Cooking Oil, Food Prices Set To Spike On Indonesia's Palm Oil Export Ban
Indian consumers are already paying more for everything from cooking oil and packaged food to soaps. These items are set to pinch even more.
Indonesia, the world's biggest producer of palm oil, to halt exports of the commodity. It is used in nearly half the items on a supermarket shelf including pizza dough, bread, biscuit, chocolates, Nutella, face cream, lipstick, soaps, detergents, and more. Palm oil is even a biofuel input.
The world's supply of cooking oil was already squeezed amid Russia's war in Ukraine—the two top producers and exporters of sunflower oil. That drove prices of palm to soybean oil to a record. Indonesia's export ban will leave manufacturers with no other alternative but to pass on higher prices.
“We are not prepared to deal with the impending crisis in case the ban persists for a long duration,” Ram Bharat, director at Patanjali Ayurved Ltd., the parent of Ruchi Soya Industries Ltd., told BloombergQuint. “Amid disruptions in sunflower oil trade due to the war, we turned to palm oil and soybean oil as alternatives. Now, we are not only left with limited options but the world can’t replace Indonesia’s supply."
Indonesian President Joko Widodo announced suspension of cooking oil and raw material exports from April 28 until further orders following a severe shortage and surging edible oil prices in the Southeast Asian nation.
India is the world’s largest palm oil importer and depends on Indonesia and Malaysia to meet domestic demand. Every year, according to Solvent Extractors’ Association of India, the country imports about 13-14 million tonnes of edible oils, of which palm oil accounts for 8.5-9 million tonnes.
Between November and March, Malaysia was the top supplier of crude palm oil, while Indonesia was a top supplier of RBD Palmolein used by the ready-to-eat food industry.
Higher demand for palm oil, even as Russia's war reduced the supply of sunflower oil, drove prices higher. As per Bloomberg data, crude palm oil rose 57.9% in the last one year, hurting profit margins of biscuit to soap makers.
“There will be tremendous pressure on Malaysia and Thailand if Indonesia sticks to its stance,” Krishnarao Buddha, senior category head at Parle Products Pvt. Ltd., told BloombergQuint. “Prices of all packaged goods will therefore rise significantly if the ban lasts long.”

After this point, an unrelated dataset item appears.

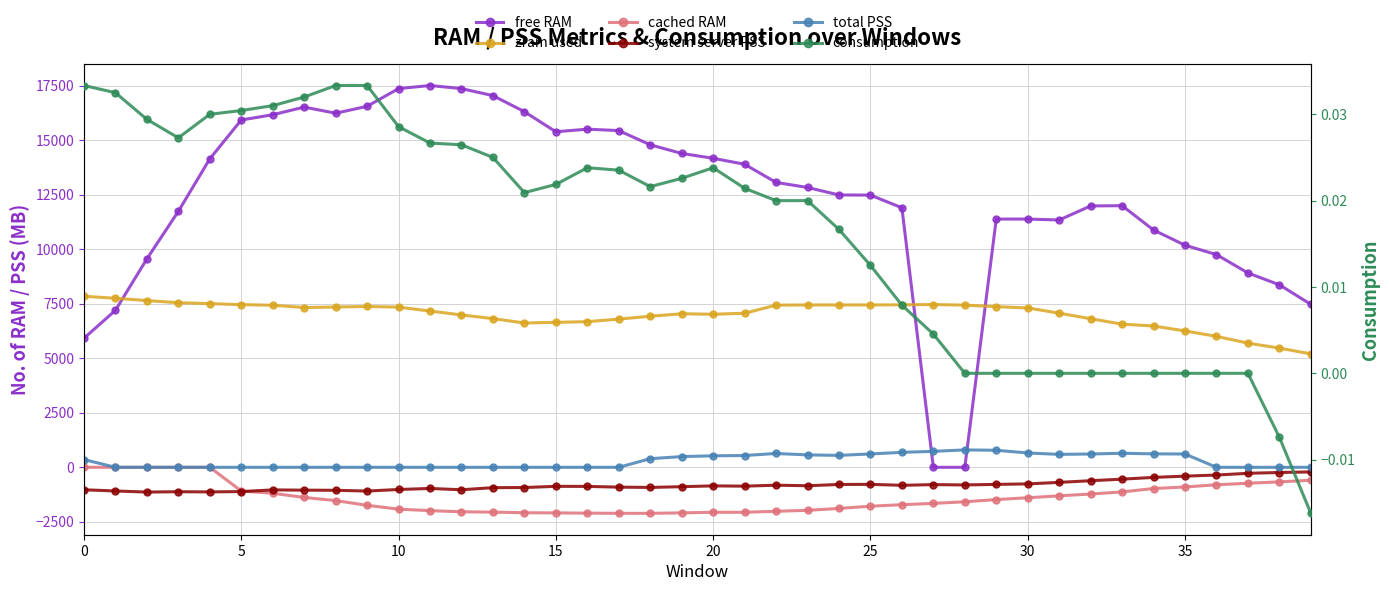

What is the difference between the system server PSS values at 33 and 37?

267.9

The maker of biscuits and snacks increased prices by 10-15% in the year through March as it faced raw material cost inflation of 40-50%.
According to Atul Chaturvedi, president of Solvent Extractors’ Association of India, the latest action by Indonesia is "unprecedented" and can cause "serious problems". The new palm oil ban is definite to result in sharp price increases as industries grapple with palm oil shortage and as this pressure gets diverted to other oils, he said.

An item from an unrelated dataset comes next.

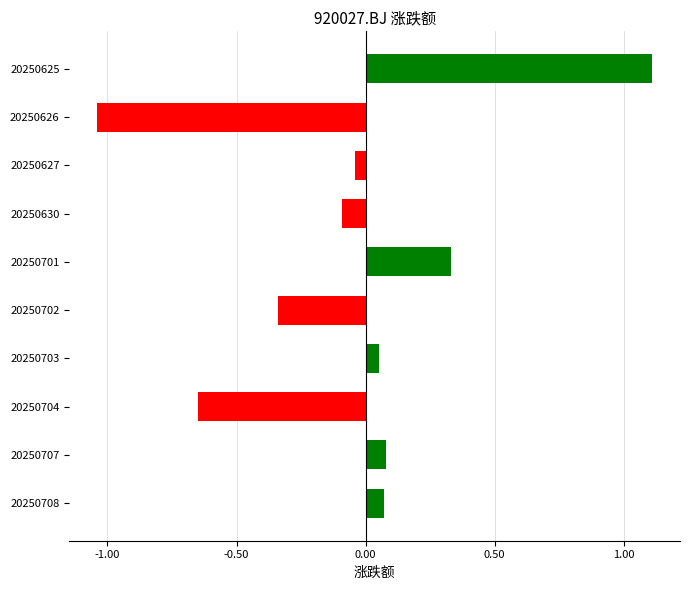

What is the approximate value at 20250625?

1.1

Chaturvedi, however, is doubtful that Indonesia can sustain the ban for long. The Southeast Asian nation produced 46.2 million tonnes of palm oil in 2021, showed Statista data. Of this, Chaturvedi said just 20 million tonnes is used for domestic consumption, leaving the rest for exports.
“Simply turning off the export tap isn’t the solution for a country which is dependent on it. The ban is likely to be short-lived as Indonesia may find it difficult to handle the huge quantities of palm oil it produces," he said. "The situation could start improving in 15-30 days as storage constraints begin to ring a bell in the peak production months starting May."